═════ GIVEN TEXT ═════

Lineage
DataHub’s Python SDK allows you to programmatically define and retrieve lineage between metadata entities. With the DataHub Lineage SDK, you can:
- Add table-level and column-level lineage across datasets, data jobs, dashboards, and charts
- Automatically infer lineage from SQL queries
- Read lineage (upstream or downstream) for a given entity or column
- Filter lineage results using structured filters
Getting Started
To use DataHub SDK, you'll need to install acryl-datahub
and set up a connection to your DataHub instance. Follow the installation guide to get started.
Connect to your DataHub instance:
from datahub.sdk import DataHubClient
client = DataHubClient(server="<your_server>", token="<your_token>")
- server: The URL of your DataHub GMS server
- local:
http://localhost:8080
- hosted:
https://<your_datahub_url>/gms
- local:
- token: You'll need to generate a Personal Access Token from your DataHub instance.
Add Lineage
The add_lineage()
method allows you to define lineage between two entities.
Add Entity Lineage
You can create lineage between two datasets, data jobs, dashboards, or charts. The upstream
and downstream
parameters should be the URNs of the entities you want to link.
Add Entity Lineage Between Datasets
# Inlined from /metadata-ingestion/examples/library/add_lineage_dataset_to_dataset.py
from datahub.metadata.urns import DatasetUrn
from datahub.sdk.main_client import DataHubClient
client = DataHubClient.from_env()
upstream_urn = DatasetUrn(platform="snowflake", name="sales_raw")
downstream_urn = DatasetUrn(platform="snowflake", name="sales_cleaned")
client.lineage.add_lineage(upstream=upstream_urn, downstream=downstream_urn)
Add Entity Lineage Between Datajobs
# Inlined from /metadata-ingestion/examples/library/lineage_datajob_to_datajob.py
from datahub.metadata.urns import DataFlowUrn, DataJobUrn
from datahub.sdk import DataHubClient
client = DataHubClient.from_env()

═════ MATERIAL ═════

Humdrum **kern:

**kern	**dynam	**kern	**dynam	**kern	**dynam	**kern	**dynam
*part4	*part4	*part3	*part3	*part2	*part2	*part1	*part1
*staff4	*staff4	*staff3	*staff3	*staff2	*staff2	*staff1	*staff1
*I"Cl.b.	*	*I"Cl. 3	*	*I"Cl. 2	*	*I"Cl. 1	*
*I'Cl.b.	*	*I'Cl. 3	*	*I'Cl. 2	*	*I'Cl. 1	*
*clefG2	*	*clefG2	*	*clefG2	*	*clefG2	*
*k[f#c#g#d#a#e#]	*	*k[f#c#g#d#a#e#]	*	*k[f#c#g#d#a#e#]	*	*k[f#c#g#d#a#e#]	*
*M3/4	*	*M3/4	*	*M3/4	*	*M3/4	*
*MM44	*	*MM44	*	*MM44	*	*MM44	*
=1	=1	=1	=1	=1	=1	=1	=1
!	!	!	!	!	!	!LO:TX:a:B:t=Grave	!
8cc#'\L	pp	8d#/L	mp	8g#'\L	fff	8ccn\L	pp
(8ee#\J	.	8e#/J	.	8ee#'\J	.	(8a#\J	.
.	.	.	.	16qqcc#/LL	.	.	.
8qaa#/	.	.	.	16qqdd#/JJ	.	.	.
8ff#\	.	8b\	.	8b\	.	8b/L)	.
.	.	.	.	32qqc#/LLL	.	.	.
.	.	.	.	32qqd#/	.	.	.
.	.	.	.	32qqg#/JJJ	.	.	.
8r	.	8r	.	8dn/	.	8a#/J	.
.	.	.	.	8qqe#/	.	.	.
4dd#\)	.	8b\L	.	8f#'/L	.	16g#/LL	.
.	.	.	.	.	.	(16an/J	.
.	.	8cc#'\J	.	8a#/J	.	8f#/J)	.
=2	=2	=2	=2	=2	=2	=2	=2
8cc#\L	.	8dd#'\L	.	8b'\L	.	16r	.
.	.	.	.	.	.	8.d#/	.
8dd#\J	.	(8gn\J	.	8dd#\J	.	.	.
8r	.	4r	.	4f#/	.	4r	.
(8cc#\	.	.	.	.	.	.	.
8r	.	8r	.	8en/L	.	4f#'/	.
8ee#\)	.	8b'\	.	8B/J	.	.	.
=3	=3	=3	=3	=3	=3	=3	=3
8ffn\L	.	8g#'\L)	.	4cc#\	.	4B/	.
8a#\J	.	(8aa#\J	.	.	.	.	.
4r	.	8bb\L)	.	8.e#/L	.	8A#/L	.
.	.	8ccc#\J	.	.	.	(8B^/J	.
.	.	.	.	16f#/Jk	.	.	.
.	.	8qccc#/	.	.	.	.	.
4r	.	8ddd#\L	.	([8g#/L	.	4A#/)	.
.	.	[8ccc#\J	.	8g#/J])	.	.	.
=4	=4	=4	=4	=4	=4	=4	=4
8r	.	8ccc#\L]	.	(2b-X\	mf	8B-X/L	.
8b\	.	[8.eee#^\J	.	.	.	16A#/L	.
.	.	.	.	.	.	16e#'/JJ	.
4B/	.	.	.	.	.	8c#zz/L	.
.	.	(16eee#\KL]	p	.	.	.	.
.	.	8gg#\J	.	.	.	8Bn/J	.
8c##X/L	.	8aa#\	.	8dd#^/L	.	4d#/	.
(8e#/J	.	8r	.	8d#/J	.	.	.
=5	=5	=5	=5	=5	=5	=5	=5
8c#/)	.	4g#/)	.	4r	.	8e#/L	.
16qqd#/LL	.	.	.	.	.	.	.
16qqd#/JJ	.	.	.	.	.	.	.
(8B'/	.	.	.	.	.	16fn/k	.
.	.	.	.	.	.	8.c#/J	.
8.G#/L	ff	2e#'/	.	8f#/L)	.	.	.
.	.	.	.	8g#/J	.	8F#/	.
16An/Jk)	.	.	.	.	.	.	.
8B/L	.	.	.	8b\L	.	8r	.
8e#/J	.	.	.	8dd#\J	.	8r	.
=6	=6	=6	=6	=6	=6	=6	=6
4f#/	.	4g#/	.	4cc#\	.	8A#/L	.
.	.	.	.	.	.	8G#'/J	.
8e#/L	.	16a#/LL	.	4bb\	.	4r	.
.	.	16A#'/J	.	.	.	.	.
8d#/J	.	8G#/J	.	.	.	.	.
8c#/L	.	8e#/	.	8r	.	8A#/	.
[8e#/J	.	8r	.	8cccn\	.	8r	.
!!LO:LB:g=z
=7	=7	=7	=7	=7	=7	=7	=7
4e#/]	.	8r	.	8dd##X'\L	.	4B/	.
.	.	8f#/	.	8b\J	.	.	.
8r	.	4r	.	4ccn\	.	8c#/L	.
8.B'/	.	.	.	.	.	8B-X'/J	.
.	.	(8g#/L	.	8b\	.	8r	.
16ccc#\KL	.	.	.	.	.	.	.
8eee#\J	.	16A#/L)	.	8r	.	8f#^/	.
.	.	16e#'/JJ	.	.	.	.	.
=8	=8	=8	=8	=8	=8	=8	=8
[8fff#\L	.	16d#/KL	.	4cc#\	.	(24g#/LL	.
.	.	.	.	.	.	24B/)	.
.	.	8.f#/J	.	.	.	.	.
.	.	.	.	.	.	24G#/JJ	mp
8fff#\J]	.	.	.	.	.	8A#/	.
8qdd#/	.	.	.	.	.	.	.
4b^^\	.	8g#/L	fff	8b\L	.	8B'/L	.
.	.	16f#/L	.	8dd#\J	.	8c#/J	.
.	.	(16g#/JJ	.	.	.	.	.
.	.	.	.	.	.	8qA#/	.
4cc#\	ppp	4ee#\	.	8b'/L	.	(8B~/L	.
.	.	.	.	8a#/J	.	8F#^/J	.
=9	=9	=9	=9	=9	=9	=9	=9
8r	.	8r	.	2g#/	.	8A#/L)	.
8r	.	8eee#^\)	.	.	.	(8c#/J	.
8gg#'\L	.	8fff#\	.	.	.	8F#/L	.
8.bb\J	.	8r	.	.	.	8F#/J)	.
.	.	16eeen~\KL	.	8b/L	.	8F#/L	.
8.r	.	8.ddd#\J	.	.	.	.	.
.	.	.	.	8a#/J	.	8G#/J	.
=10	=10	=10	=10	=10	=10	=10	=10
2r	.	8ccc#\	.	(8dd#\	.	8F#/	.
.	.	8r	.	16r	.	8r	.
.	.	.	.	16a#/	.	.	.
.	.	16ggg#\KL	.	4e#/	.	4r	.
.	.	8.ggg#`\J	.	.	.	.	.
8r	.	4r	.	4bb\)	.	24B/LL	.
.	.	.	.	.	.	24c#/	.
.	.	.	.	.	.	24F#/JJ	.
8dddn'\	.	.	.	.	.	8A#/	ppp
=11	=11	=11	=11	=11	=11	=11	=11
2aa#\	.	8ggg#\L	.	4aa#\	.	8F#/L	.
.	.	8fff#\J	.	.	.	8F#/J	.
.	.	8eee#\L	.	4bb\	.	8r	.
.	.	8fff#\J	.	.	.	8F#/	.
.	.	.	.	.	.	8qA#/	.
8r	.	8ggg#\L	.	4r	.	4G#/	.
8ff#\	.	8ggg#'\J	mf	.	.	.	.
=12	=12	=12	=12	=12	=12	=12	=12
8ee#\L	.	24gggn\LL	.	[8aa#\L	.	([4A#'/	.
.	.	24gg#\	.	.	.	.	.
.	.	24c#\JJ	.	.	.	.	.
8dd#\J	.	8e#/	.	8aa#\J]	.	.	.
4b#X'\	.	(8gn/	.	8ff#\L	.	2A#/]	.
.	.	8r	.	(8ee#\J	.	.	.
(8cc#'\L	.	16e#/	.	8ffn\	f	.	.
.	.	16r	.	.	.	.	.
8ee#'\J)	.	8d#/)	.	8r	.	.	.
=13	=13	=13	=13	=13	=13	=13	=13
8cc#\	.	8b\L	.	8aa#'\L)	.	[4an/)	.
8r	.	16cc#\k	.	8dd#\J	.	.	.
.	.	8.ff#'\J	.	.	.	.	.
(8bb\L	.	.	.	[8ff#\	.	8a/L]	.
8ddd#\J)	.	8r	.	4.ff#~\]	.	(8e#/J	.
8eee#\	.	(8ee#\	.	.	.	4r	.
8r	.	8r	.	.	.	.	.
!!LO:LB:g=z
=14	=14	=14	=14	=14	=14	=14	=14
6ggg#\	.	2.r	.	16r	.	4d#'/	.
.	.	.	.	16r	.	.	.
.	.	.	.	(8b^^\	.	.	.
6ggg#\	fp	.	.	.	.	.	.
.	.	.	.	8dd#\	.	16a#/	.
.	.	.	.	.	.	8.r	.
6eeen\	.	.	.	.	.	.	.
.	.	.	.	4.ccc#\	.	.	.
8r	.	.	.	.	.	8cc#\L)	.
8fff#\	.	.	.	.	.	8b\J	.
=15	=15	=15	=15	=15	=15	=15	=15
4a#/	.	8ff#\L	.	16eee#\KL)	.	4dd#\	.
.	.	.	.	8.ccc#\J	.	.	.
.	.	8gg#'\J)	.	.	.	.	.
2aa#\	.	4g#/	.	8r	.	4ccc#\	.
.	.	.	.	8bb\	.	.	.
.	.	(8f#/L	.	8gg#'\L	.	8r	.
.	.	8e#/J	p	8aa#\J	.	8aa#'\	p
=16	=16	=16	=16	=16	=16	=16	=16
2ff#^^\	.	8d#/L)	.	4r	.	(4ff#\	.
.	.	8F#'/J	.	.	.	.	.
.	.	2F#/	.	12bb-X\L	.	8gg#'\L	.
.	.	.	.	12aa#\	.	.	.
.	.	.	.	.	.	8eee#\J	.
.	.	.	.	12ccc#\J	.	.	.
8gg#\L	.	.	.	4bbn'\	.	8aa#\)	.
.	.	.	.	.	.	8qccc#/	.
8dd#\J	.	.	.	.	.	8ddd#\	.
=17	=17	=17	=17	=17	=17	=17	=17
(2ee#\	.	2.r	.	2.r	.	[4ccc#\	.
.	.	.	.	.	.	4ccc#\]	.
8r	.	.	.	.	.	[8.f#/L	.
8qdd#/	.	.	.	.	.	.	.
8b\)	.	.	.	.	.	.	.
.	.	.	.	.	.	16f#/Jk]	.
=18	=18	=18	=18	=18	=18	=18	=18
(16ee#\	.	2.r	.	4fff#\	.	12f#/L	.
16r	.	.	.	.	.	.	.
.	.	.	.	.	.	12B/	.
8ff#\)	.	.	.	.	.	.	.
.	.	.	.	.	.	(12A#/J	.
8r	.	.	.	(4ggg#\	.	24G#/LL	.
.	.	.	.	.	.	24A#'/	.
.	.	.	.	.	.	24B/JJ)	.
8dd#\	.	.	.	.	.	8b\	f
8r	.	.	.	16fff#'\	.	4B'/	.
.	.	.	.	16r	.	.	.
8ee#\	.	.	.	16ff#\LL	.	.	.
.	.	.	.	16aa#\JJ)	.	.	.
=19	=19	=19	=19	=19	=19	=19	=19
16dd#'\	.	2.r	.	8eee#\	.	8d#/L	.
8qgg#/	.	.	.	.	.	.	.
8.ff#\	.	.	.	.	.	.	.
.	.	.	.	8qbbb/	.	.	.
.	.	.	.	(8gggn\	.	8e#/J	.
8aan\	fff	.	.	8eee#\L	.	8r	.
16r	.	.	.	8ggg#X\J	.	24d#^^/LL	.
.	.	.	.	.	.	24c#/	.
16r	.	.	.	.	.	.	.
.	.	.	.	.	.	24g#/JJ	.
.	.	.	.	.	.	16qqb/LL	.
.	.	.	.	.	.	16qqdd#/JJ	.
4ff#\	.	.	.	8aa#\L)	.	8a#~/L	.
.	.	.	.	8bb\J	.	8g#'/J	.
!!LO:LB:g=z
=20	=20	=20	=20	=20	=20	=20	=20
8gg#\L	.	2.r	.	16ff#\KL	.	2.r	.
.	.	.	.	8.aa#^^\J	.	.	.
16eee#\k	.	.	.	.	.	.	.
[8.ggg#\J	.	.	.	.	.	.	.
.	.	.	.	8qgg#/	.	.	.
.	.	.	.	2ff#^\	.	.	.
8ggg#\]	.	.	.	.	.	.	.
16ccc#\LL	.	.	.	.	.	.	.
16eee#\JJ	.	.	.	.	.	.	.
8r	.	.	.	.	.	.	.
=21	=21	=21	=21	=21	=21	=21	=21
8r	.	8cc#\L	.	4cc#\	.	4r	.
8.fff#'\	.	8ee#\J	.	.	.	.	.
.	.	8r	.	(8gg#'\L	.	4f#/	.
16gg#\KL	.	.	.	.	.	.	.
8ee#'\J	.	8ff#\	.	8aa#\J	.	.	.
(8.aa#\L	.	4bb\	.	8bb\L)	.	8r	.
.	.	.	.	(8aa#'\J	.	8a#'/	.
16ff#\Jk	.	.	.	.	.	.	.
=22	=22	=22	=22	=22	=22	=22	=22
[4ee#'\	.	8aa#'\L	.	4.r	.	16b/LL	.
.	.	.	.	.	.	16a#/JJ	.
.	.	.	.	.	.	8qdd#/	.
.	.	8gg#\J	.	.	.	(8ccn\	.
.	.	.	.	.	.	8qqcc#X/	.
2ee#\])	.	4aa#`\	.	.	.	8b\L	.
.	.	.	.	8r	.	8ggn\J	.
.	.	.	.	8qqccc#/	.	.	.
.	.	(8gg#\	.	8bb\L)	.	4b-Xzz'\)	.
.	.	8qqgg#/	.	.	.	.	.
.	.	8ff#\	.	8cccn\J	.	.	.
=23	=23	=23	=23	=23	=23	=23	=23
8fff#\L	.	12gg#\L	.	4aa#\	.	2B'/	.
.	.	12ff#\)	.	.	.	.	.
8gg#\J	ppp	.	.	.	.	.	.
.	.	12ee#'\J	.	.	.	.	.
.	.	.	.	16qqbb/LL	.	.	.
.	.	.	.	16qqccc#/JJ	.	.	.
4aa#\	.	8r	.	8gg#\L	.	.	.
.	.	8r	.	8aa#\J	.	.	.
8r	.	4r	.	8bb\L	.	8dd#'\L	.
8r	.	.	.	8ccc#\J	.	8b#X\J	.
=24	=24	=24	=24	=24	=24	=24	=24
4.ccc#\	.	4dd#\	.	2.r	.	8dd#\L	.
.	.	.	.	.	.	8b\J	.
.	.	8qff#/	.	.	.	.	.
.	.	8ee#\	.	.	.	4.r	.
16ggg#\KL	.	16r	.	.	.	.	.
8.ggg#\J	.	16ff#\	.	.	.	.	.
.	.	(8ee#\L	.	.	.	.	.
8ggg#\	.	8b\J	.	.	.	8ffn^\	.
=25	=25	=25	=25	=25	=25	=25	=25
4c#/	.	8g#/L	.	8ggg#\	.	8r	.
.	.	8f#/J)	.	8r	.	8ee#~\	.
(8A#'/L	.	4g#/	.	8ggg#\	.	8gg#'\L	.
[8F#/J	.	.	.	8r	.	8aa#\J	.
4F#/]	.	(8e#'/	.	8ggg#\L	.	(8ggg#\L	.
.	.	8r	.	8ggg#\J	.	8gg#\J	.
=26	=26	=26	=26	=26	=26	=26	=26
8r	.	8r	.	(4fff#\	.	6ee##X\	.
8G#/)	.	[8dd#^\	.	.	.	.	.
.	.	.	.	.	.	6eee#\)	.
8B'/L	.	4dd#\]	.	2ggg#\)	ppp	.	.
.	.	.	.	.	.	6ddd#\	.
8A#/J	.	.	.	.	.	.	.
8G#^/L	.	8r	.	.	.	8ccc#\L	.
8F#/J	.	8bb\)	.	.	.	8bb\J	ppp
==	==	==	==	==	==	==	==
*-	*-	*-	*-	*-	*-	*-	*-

═════

→ **BRIEF**
How would the DataHub lineage SDK guide above continue from its last line?

→ **RESPONSE TO THE EXERCISE**
dataflow_urn = DataFlowUrn(
orchestrator="airflow", flow_id="data_pipeline", cluster="PROD"
)
client.lineage.add_lineage(
upstream=DataJobUrn(flow=dataflow_urn, job_id="data_job_1"),
downstream=DataJobUrn(flow=dataflow_urn, job_id="data_job_2"),
)
For supported lineage combinations, see Supported Lineage Combinations.
Add Column Lineage
You can add column-level lineage by using column_lineage
parameter when linking datasets.
Add Column Lineage with Fuzzy Matching
# Inlined from /metadata-ingestion/examples/library/lineage_dataset_column.py
from datahub.metadata.urns import DatasetUrn
from datahub.sdk import DataHubClient
client = DataHubClient.from_env()
client.lineage.add_lineage(
upstream=DatasetUrn(platform="snowflake", name="sales_raw"),
downstream=DatasetUrn(platform="snowflake", name="sales_cleaned"),
column_lineage=True, # same as "auto_fuzzy", which maps columns based on name similarity
)
When column_lineage
is set to True, DataHub will automatically map columns based on their names, allowing for fuzzy matching. This is useful when upstream and downstream datasets have similar but not identical column names. (e.g. customer_id
in upstream and CustomerId
in downstream). See Column Lineage Options for more details.
Add Column Lineage with Strict Matching
# Inlined from /metadata-ingestion/examples/library/lineage_dataset_column_auto_strict.py
from datahub.metadata.urns import DatasetUrn
from datahub.sdk import DataHubClient
client = DataHubClient.from_env()
client.lineage.add_lineage(
upstream=DatasetUrn(platform="snowflake", name="sales_raw"),
downstream=DatasetUrn(platform="snowflake", name="sales_cleaned"),
column_lineage="auto_strict",
)
This will create column-level lineage with strict matching, meaning the column names must match exactly between upstream and downstream datasets.
Add Column Lineage with Custom Mapping
For custom mapping, you can use a dictionary where keys are downstream column names and values represent lists of upstream column names. This allows you to specify complex relationships.
# Inlined from /metadata-ingestion/examples/library/lineage_dataset_column_custom_mapping.py
from datahub.metadata.urns import DatasetUrn
from datahub.sdk import DataHubClient
client = DataHubClient.from_env()
client.lineage.add_lineage(
upstream=DatasetUrn(platform="snowflake", name="sales_raw"),
downstream=DatasetUrn(platform="snowflake", name="sales_cleaned"),
# { downstream_column -> [upstream_columns] }
column_lineage={
"id": ["id"],
"region": ["region", "region_id"],
"total_revenue": ["revenue"],
},
)
Infer Lineage from SQL
You can infer lineage directly from a SQL query using infer_lineage_from_sql()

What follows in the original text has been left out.